A couple of EPs – both the third in a series – bookended the year for me: Pixies EP3 (which also allows me to count Indie Cindy as one of this year’s most played) and EP3 from SQÜRL. Though vastly different in sound of course, both are cracking ends to a trilogy and contain some of each bands best work. Though the SQÜRL EP gets the win if only for the presentation and picture disc.

At the tail end of 2013 I started getting in the War on Drugs. Their new album Lost In The Dream made its way to the top of a lot of end of year / critics choice lists and it thoroughly deserved to. I loved it. It threw me at first – I thought there was something wrong with my record player thanks to the sound. It’s a beauty. It does recall a lot of those 80’s rock landmarks like Springsteen, Petty and the whole Den Henley  Boys of Summer vibe (all of which get a tick from me) but they’re hinted at, alluded to rather than worn brazenly on a denim-clad sleeve, it’s very much a contemporary sound. One which is so easy to get lost in as you travel through the album – despite being great to spin on a Sunday afternoon, it’s very much an album for listening to on the move. Hazy, dream-like sounds danced all over by some sublime guitar lines.

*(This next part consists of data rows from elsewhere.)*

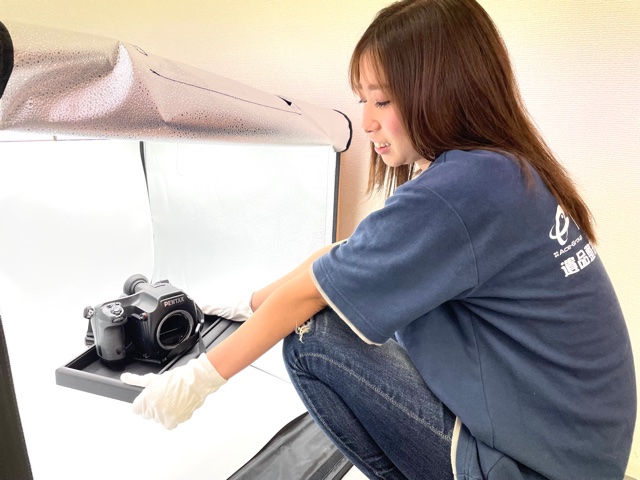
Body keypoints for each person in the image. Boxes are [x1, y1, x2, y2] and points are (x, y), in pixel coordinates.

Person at [121, 0, 636, 478]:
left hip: (532, 468)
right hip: (574, 452)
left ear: (444, 91)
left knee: (313, 337)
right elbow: (343, 261)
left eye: (383, 100)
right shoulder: (501, 170)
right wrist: (247, 303)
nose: (366, 122)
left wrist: (199, 380)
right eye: (362, 100)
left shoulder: (459, 192)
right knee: (338, 308)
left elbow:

photo 3In terms of Re-Issues… I only really got into two. Some Pixies magic (again) with the end-of-year release (so will ludicrously miss being included on all those lists when it deserves to sit atop them) of Doolittle 25 meant a triple album of greatness, with the original album remastered, demos, b-sides and Peel sessions all making a compelling release. The second was Led Zeppelin’s IV reissue – hugely superior sound quality and a second slab of vinyl containing alternate takes and mixes adding to an already faultless album.

Most Played?

Bu6ErPKIEAAJp0PThe record that probably got the most spins this year? It’s a very tasty album indeed. It’s the Mondo Tees reissue of the Jurassic Park soundtrack. I love this for so many reasons. I was (very) lucky enough to be given this for my first Fathers Day by my wife after I’d hum this to get our son to sleep. I was also very (very) lucky enough to get one of the very rare Dilophosaurus version. Also, John Williams created another beautiful soundtrack for JP back in 1993 all summed up beautifully in Welcome to Jurassic Park:

I’m still playing catch-up with some of 2014’s releases – I’ve only just picked up Karen O’s Crush Songs and have yet to drop needle on it’s lovely blue vinyl, nor did I get around to hearing new albums from Jenny Lewis, Ben Frost, Spoon or even the terrifying good (based on the little I have heard) Swans albums dropped in 2014. What can I say; I’m a busy guy and who really cares what I think of them?